_EXERCISE:_ In the Chaudière Falls text below, repeat word for word the passage that begins at the words "To put this" and stops after "Canada’s parliament buildings.".

Celebrating Canada’s 150th: Featuring the Desecration of an Indigenous Sacred Place

Chaudière Falls, Ottawa (Ontario) White, George Harlow (1817-1887) with superimposed Peace Pipe by Lynn Gehl, | source: http://www.torontopubliclibrary.ca/detail.jsp?Entt=RDMDC-PICTURES-R-798&R=DC-PICTURES-R-798

“It is absolutely never acceptable to have that kind of hate expressed in communities,” Ontario Premier Kathleen Wynne said. Further, “By doing these things, by defacing people’s property and religious sacred sites really to instill fear in communities, it’s reprehensible”.[i]

Why is it that Canadians will readily throw their arms up in the air in disgust when a Synagogue or a Mosque,[ii] such as the one in Peterborough, Ontario, is vandalized, yet when an Indigenous sacred place, such as the Chaudière Falls[iii] and the three Islands downstream, is further desecrated, rather than re-naturalized to its former holiness, Canadians don’t give a damn?

Is it because humans, pitiful as they are in understanding their location within the natural world, are of the thought that only human-made places of worship are sacred where as such the natural world offers nothing sacred? If this is true, humans are trapped in the humanistic tradition and have no concept that before humans came to the world everything was beautiful and everything was in its place. This was Creator’s gift: A beautiful place that predated our arrival so we could become the good human beings that Creator intended us to be.

An Anishinaabe teaching offers, with the coming of the Sacred Peace Pipe, “honor returned to be a guiding principle of life for many people. The sacredness of a person’s word became, once again, foremost in day-to-day transactions.”[iv]

To put this matter in settler discourse and understanding, the Chaudière Falls and the three Islands downstream‒Chaudière, Albert, and Victoria Islands‒are ancient religious grounds: A sacred meeting place for at least 5,000 years.[v] Yet it is being further destroyed.

I was fortunate to have spent time with the late Algonquin Anishinaabe Grandfather William Commanda (1913-2011), who lived in Maniwaki Quebec and was the last traditional holder of three Wampum Belts.[vi] Grandfather taught me, via the oral tradition, about the importance of the Chaudière Falls, best known as “Akikpautik”, located in the Kiji Sìbì, now known as the Ottawa River, and located just upstream from Canada’s parliament buildings.

_GIVEN INFORMATION:_
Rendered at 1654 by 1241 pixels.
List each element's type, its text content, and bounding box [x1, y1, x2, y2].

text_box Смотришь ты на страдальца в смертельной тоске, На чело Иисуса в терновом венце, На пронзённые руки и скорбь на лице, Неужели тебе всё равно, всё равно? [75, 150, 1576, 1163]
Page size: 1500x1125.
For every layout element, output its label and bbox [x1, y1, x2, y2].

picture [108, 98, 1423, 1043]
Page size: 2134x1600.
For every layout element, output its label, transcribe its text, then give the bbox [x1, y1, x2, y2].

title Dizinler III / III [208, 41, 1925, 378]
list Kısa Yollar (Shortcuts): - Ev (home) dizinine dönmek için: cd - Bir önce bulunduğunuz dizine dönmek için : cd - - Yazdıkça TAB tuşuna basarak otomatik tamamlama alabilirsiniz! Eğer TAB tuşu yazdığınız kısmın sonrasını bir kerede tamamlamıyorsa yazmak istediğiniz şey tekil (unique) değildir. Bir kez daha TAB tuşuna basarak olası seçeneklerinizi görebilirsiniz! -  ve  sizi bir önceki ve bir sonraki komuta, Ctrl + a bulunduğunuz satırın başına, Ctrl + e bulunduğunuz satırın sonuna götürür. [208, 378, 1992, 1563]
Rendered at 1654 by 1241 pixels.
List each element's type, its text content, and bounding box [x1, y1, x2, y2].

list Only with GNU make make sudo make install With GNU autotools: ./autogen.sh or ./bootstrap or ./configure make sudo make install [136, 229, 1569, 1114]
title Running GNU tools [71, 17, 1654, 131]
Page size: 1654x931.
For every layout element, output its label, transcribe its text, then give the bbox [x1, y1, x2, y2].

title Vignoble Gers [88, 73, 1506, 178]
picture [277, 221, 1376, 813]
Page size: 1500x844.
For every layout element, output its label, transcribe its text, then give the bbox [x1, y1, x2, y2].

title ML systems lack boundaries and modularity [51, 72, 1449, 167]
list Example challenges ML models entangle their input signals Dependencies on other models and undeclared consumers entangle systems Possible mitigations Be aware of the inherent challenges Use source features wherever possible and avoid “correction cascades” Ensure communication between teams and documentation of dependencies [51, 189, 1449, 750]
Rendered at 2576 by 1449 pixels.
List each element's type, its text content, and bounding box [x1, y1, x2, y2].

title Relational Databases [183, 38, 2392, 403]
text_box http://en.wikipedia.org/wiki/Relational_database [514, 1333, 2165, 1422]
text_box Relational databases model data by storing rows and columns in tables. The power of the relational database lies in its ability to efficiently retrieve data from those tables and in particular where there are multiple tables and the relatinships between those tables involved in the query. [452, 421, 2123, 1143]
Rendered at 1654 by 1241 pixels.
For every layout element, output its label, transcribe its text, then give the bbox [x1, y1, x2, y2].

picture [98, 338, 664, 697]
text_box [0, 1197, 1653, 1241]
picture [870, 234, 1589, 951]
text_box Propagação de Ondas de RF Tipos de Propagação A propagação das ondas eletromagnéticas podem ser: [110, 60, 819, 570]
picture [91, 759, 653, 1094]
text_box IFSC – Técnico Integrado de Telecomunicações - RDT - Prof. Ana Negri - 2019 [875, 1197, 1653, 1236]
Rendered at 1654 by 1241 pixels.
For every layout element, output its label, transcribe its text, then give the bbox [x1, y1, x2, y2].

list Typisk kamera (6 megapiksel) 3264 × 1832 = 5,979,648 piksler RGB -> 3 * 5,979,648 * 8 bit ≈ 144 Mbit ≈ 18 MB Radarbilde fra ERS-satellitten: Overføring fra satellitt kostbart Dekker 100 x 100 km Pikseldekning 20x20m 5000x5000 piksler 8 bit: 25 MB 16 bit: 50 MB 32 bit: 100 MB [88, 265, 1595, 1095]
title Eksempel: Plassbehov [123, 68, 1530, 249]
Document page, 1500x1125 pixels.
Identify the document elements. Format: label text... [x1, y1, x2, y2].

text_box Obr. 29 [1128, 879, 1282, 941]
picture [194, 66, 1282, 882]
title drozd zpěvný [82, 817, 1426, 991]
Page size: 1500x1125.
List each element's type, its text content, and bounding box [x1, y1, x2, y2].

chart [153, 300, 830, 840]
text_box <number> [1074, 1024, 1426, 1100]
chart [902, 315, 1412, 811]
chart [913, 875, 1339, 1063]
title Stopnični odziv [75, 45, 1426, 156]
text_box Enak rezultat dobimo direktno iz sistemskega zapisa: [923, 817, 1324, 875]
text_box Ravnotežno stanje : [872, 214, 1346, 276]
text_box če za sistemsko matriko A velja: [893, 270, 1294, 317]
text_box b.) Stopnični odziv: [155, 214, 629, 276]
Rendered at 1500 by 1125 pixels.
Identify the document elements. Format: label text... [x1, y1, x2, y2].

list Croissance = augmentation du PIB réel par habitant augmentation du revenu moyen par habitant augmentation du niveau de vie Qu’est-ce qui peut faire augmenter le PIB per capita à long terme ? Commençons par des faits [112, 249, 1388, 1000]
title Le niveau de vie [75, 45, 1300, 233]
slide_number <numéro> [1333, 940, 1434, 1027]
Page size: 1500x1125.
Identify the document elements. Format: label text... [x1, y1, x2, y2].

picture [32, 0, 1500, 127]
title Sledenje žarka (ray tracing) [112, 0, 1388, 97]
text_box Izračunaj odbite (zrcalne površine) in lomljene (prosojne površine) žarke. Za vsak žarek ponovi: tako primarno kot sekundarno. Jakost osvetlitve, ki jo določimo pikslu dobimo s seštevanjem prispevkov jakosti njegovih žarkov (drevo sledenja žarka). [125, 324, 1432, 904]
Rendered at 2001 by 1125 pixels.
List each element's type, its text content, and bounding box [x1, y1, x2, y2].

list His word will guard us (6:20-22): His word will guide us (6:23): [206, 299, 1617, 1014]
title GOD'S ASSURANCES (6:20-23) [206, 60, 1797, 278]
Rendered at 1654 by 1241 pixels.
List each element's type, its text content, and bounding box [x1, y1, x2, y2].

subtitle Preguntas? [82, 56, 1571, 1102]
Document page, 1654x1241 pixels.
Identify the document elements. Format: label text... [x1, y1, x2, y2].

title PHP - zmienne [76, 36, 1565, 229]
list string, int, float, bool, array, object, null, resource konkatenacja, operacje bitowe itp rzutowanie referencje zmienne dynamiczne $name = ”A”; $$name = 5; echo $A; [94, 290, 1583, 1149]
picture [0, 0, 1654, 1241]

_RIGHT ANSWER:_
To put this matter in settler discourse and understanding, the Chaudière Falls and the three Islands downstream‒Chaudière, Albert, and Victoria Islands‒are ancient religious grounds: A sacred meeting place for at least 5,000 years.[v] Yet it is being further destroyed.

I was fortunate to have spent time with the late Algonquin Anishinaabe Grandfather William Commanda (1913-2011), who lived in Maniwaki Quebec and was the last traditional holder of three Wampum Belts.[vi] Grandfather taught me, via the oral tradition, about the importance of the Chaudière Falls, best known as “Akikpautik”, located in the Kiji Sìbì, now known as the Ottawa River, and located just upstream from Canada’s parliament buildings.